Some years back, I played in band. All of us except the crazy drummer lived together. Our saxophonist was Ron Martina, a picturesque fellow who at five feet tall had shoulders and chest fit for a six-footer. His black hair and beard approached waist length. He and our flutist lived in a converted milk truck they parked under the pepper tree.
I think of Ron as a minimalist. While he passed through the living room, or brought in the mail, or attempted to find a certain wrench in the garage, his favorite mantra was, “Tons and tons of junk.”
I still frequently use that line, even though I keep acquiring more and more. But these past few months, an impulse to give stuff away has possessed me. Maybe it’s prompted by the fact that Zoe, almost certainly the last child I will raise, is only a few years away from college, at which point I may very well need to sell everything and move into a tent or cave to afford her tuition.

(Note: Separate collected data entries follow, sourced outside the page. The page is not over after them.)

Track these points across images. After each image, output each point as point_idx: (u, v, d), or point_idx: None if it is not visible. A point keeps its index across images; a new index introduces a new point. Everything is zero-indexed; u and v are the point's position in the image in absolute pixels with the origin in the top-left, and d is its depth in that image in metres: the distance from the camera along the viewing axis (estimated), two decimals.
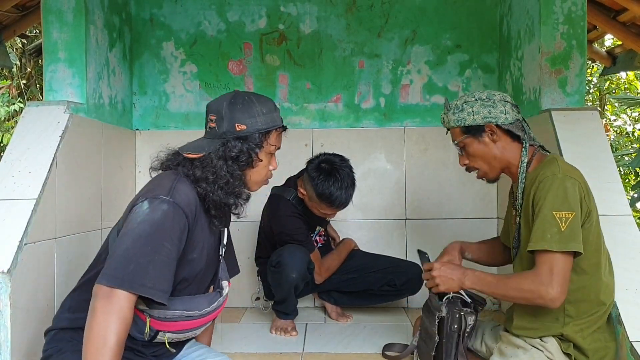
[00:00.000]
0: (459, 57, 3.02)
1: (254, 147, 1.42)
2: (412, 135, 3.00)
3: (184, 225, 1.32)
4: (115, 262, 1.24)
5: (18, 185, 1.95)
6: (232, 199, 1.41)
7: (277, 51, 3.05)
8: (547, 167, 1.55)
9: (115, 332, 1.18)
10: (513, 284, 1.52)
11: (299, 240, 2.43)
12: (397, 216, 2.99)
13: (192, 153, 1.41)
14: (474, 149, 1.68)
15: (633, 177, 6.30)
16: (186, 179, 1.38)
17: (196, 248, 1.39)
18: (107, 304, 1.20)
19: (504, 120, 1.64)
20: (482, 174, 1.73)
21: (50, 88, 2.39)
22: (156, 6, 3.05)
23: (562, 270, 1.46)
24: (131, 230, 1.26)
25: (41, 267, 1.91)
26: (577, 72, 2.41)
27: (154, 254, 1.24)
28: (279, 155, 3.10)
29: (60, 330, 1.40)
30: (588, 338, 1.54)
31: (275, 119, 1.48)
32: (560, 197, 1.48)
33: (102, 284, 1.21)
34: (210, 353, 1.56)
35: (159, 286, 1.25)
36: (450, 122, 1.71)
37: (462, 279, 1.62)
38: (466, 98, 1.69)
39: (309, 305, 2.95)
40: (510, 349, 1.60)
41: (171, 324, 1.36)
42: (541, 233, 1.48)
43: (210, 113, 1.45)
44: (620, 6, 2.64)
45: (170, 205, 1.29)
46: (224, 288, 1.53)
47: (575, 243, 1.46)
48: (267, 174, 1.52)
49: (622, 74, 6.68)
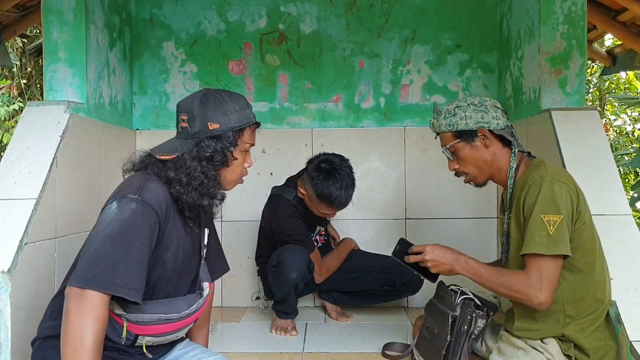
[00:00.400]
0: (459, 57, 3.02)
1: (228, 145, 1.40)
2: (412, 135, 3.00)
3: (155, 222, 1.30)
4: (85, 262, 1.22)
5: (18, 185, 1.95)
6: (207, 200, 1.39)
7: (277, 51, 3.05)
8: (535, 171, 1.56)
9: (91, 332, 1.17)
10: (504, 281, 1.54)
11: (299, 240, 2.43)
12: (397, 216, 2.99)
13: (164, 155, 1.38)
14: (466, 153, 1.69)
15: (633, 176, 6.30)
16: (157, 178, 1.36)
17: (170, 247, 1.36)
18: (80, 305, 1.18)
19: (495, 125, 1.65)
20: (471, 178, 1.74)
21: (51, 88, 2.39)
22: (156, 6, 3.05)
23: (552, 275, 1.48)
24: (101, 231, 1.26)
25: (41, 266, 1.92)
26: (577, 72, 2.41)
27: (124, 252, 1.23)
28: (279, 156, 3.10)
29: (44, 339, 1.38)
30: (589, 337, 1.55)
31: (248, 116, 1.46)
32: (548, 200, 1.50)
33: (73, 285, 1.20)
34: (205, 353, 1.54)
35: (130, 285, 1.23)
36: (442, 126, 1.71)
37: (454, 263, 1.63)
38: (458, 103, 1.70)
39: (309, 305, 2.95)
40: (511, 349, 1.60)
41: (149, 328, 1.34)
42: (531, 236, 1.50)
43: (181, 113, 1.42)
44: (620, 6, 2.64)
45: (138, 203, 1.27)
46: (204, 289, 1.50)
47: (562, 247, 1.48)
48: (242, 172, 1.50)
49: (622, 74, 6.68)
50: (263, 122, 3.03)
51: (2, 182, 1.96)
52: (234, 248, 2.97)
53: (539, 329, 1.58)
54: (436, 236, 2.94)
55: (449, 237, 2.91)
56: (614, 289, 1.70)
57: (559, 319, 1.56)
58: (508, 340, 1.64)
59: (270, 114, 3.04)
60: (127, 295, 1.23)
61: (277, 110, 3.05)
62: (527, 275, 1.49)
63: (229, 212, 2.97)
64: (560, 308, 1.55)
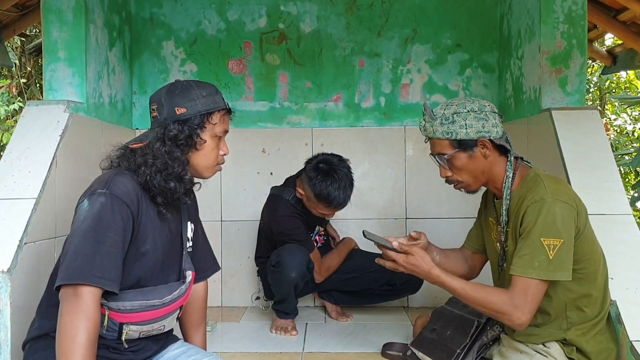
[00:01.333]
0: (459, 56, 3.01)
1: (195, 127, 1.42)
2: (412, 134, 3.00)
3: (127, 215, 1.32)
4: (66, 261, 1.26)
5: (18, 185, 1.95)
6: (173, 182, 1.40)
7: (277, 50, 3.04)
8: (534, 190, 1.51)
9: (83, 330, 1.20)
10: (483, 299, 1.50)
11: (298, 240, 2.42)
12: (397, 215, 2.99)
13: (135, 143, 1.43)
14: (463, 163, 1.60)
15: (633, 176, 6.30)
16: (128, 173, 1.39)
17: (147, 239, 1.38)
18: (70, 304, 1.22)
19: (495, 134, 1.57)
20: (464, 186, 1.67)
21: (50, 87, 2.39)
22: (156, 5, 3.04)
23: (538, 297, 1.46)
24: (76, 229, 1.30)
25: (41, 266, 1.91)
26: (578, 72, 2.40)
27: (98, 244, 1.26)
28: (279, 155, 3.10)
29: (33, 341, 1.41)
30: (591, 341, 1.54)
31: (216, 101, 1.47)
32: (549, 223, 1.45)
33: (60, 285, 1.24)
34: (199, 353, 1.54)
35: (107, 275, 1.26)
36: (437, 133, 1.60)
37: (425, 277, 1.59)
38: (456, 108, 1.58)
39: (309, 305, 2.95)
40: (512, 353, 1.59)
41: (132, 315, 1.36)
42: (529, 259, 1.45)
43: (152, 103, 1.47)
44: (620, 5, 2.64)
45: (107, 197, 1.31)
46: (187, 277, 1.52)
47: (562, 272, 1.44)
48: (216, 158, 1.50)
49: (622, 73, 6.68)
50: (263, 121, 3.07)
51: (2, 182, 1.96)
52: (234, 248, 2.97)
53: (540, 333, 1.57)
54: (436, 236, 2.93)
55: (449, 236, 2.91)
56: (614, 289, 1.69)
57: (561, 325, 1.55)
58: (509, 344, 1.63)
59: (270, 114, 3.04)
60: (105, 286, 1.26)
61: (277, 110, 3.05)
62: (511, 296, 1.45)
63: (229, 211, 2.97)
64: (563, 315, 1.54)
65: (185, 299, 1.52)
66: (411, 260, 1.59)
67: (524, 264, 1.45)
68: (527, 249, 1.46)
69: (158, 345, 1.51)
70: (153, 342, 1.48)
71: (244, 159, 2.96)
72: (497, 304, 1.47)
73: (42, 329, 1.39)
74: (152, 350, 1.49)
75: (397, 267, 1.63)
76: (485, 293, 1.51)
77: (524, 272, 1.45)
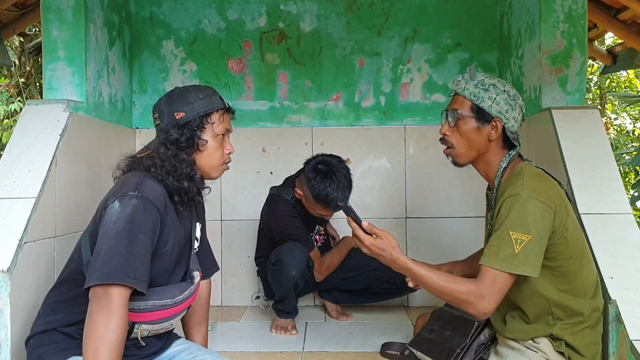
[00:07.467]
0: (459, 55, 3.01)
1: (195, 129, 1.46)
2: (413, 133, 3.00)
3: (157, 217, 1.36)
4: (100, 261, 1.27)
5: (18, 184, 1.95)
6: (186, 182, 1.44)
7: (277, 49, 3.04)
8: (513, 185, 1.51)
9: (112, 330, 1.21)
10: (449, 289, 1.48)
11: (297, 239, 2.42)
12: (397, 215, 2.99)
13: (141, 153, 1.49)
14: (468, 129, 1.60)
15: (633, 175, 6.31)
16: (150, 175, 1.42)
17: (168, 241, 1.42)
18: (101, 303, 1.23)
19: (511, 125, 1.59)
20: (454, 153, 1.65)
21: (50, 86, 2.39)
22: (156, 4, 3.04)
23: (505, 288, 1.46)
24: (108, 230, 1.31)
25: (41, 265, 1.91)
26: (578, 71, 2.40)
27: (131, 246, 1.29)
28: (279, 155, 3.11)
29: (38, 335, 1.42)
30: (577, 335, 1.55)
31: (213, 102, 1.51)
32: (519, 218, 1.45)
33: (92, 284, 1.25)
34: (200, 351, 1.56)
35: (139, 276, 1.29)
36: (466, 91, 1.60)
37: (390, 263, 1.55)
38: (495, 82, 1.60)
39: (309, 304, 2.95)
40: (505, 349, 1.61)
41: (145, 315, 1.38)
42: (496, 250, 1.46)
43: (154, 113, 1.53)
44: (620, 4, 2.64)
45: (139, 199, 1.33)
46: (195, 277, 1.55)
47: (525, 267, 1.44)
48: (222, 157, 1.53)
49: (622, 73, 6.68)
50: (263, 121, 3.07)
51: (2, 181, 1.95)
52: (234, 247, 2.97)
53: (528, 330, 1.58)
54: (436, 235, 2.94)
55: (449, 235, 2.91)
56: (614, 289, 1.69)
57: (548, 321, 1.56)
58: (503, 342, 1.64)
59: (270, 113, 3.04)
60: (138, 286, 1.28)
61: (277, 109, 3.05)
62: (479, 286, 1.46)
63: (229, 211, 2.97)
64: (549, 311, 1.55)
65: (194, 298, 1.55)
66: (379, 243, 1.54)
67: (490, 255, 1.47)
68: (495, 240, 1.48)
69: (162, 342, 1.53)
70: (157, 339, 1.50)
71: (244, 159, 2.96)
72: (463, 293, 1.47)
73: (48, 324, 1.40)
74: (157, 347, 1.51)
75: (363, 247, 1.56)
76: (452, 282, 1.50)
77: (488, 262, 1.46)
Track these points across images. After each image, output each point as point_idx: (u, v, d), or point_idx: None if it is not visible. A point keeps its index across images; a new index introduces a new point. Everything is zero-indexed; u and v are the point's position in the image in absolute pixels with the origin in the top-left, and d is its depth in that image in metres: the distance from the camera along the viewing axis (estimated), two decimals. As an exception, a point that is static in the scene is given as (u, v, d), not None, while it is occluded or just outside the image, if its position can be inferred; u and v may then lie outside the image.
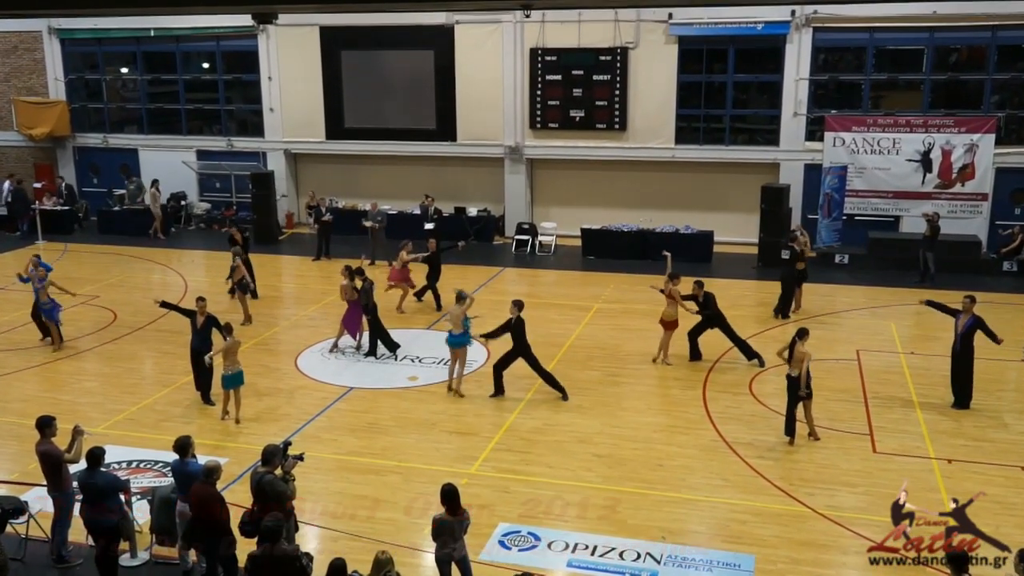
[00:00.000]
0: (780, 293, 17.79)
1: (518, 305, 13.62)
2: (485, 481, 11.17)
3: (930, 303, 13.67)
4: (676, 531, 10.04)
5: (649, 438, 12.44)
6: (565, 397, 13.72)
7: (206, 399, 13.51)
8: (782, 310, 17.75)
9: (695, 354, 15.34)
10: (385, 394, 14.08)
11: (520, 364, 15.33)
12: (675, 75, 23.55)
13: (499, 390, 13.87)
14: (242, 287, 17.57)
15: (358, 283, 15.52)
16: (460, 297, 13.97)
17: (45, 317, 16.20)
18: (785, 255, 18.30)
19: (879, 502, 10.15)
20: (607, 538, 9.83)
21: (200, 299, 13.60)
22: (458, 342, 13.87)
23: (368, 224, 22.19)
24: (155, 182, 26.05)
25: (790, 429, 12.10)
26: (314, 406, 13.65)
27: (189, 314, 13.52)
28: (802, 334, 12.03)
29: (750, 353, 15.15)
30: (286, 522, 8.54)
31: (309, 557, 8.30)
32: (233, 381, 12.79)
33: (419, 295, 18.53)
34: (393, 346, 15.71)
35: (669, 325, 15.14)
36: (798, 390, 11.87)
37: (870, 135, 22.20)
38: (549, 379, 13.86)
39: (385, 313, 16.62)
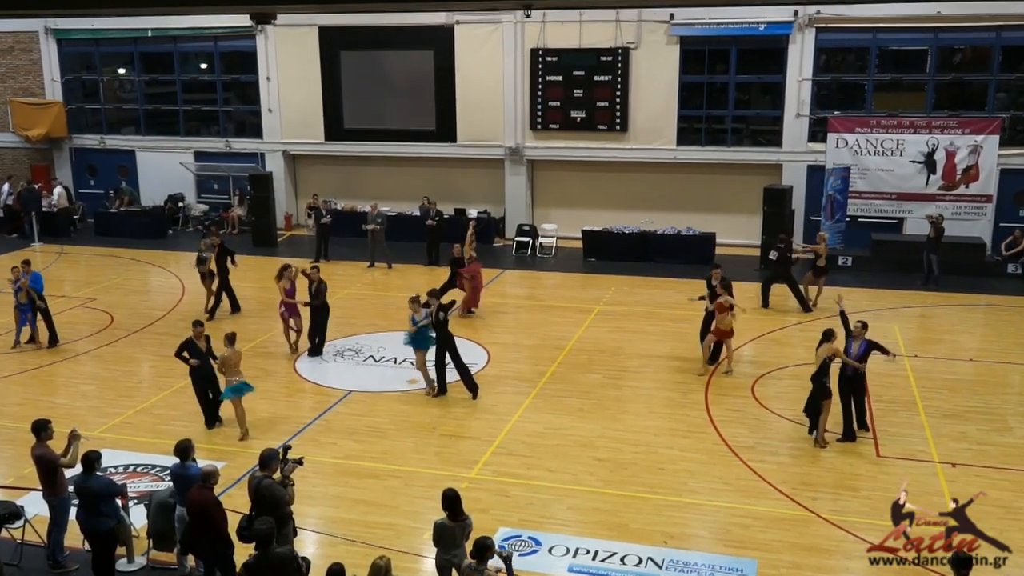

But I suspect there’s more to my divestiture impulse than concerns about the future. Giving stuff away simply feels good. Once I was assigned to write a magazine article on Mother Teresa’s people in Tijuana. I was helping them with a food distribution when I caught myself feeling deeply blessed, even though it wasn’t my food that I gave and the magazine would pay me well.
Twist Phelan, a fine writer, recently got married, and when she and her husband pooled their possessions, they gave away about half of the stuff, including a valuable car. I’ll bet that felt good.
But most every time I release a possession I wonder what my mom was thinking when she ridded her home of my baseball card collection and the caricature Bob Clampett, a neighbor of my aunt Florence, drew of little me with his creations Beanie and Cecil the Seasick Sea Serpent. The moral: only give away your own stuff.
Still, my fervent hope is that the fewer items I’m surrounded by and to some degree responsible for, the more freely my mind will wander in fruitful directions. Who knows, maybe my very best stories are awaiting my descent into the cave.